Today ABK workers are celebrating a huge victory for our contract workers. This is a result of collective action and there is more work to do! 🙌🏻💙 pic.twitter.com/PNJCTX0DbX— Jessica Gonzalez 💙 For the Alliance! (@BlizzJess) November 9, 2021
ABK comprises employees from Activision, Blizzard, and King (King isn't mentioned as much as Activision and Blizzard but is part of the same family) and started after the employee walkout that happened over the summer. The protest was a reaction to Activision Blizzard's initial response to a sexual harassment and employment discrimination lawsuit from the California Department of Fair Employment and Housing.

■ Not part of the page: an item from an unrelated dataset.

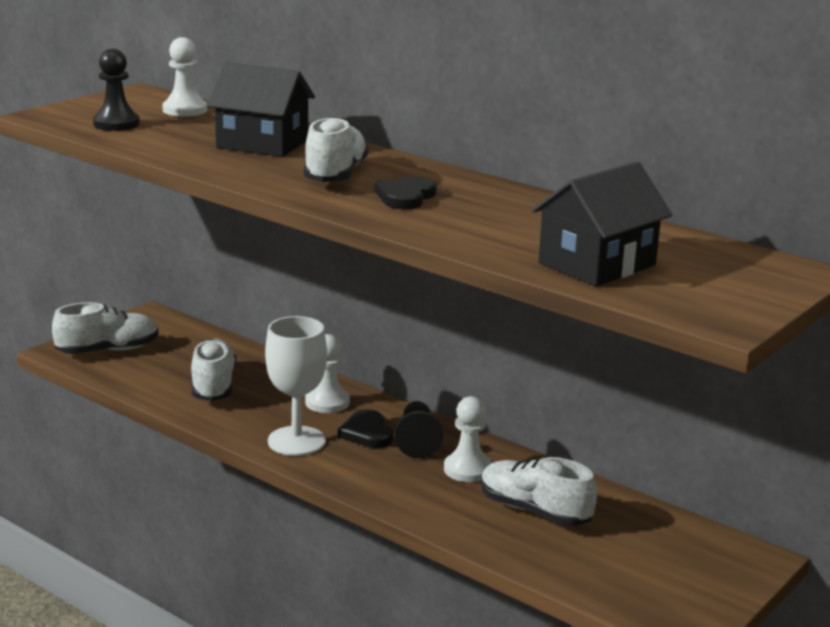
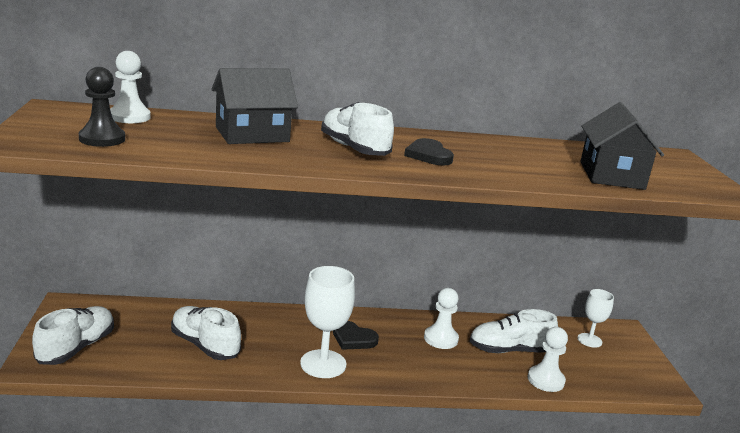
camera: 45 degrees left, 0 degrees up
white pawn [305,334,350,413] -> white pawn moved to [528,327,568,392]
black pawn [395,401,443,458] -> none
none -> white goblet [577,289,614,348]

The lawsuit accused the company of allowing a "frat house" culture where female employees were subject to sexual harassment and pay discrimination. Later, Activision Blizzard was accused of intimidating employees and holding up the investigation process. It also faced an investigation from the Equal Employment Opportunity Commission, which it settled for $18 million, as well as an investigation from the Securities and Exchange Commission. Around 20 employees have left the company, including a former president, chief legal officer, and multiple game designers.
At the end of October, Activision CEO Bobby Kotick cut his own annual pay all the way down to $62,500 and published an open letter listing commitments he was making to change the company. They include a zero-tolerance harassment policy and hiring more women and gender-nonbinary people at Activision Blizzard.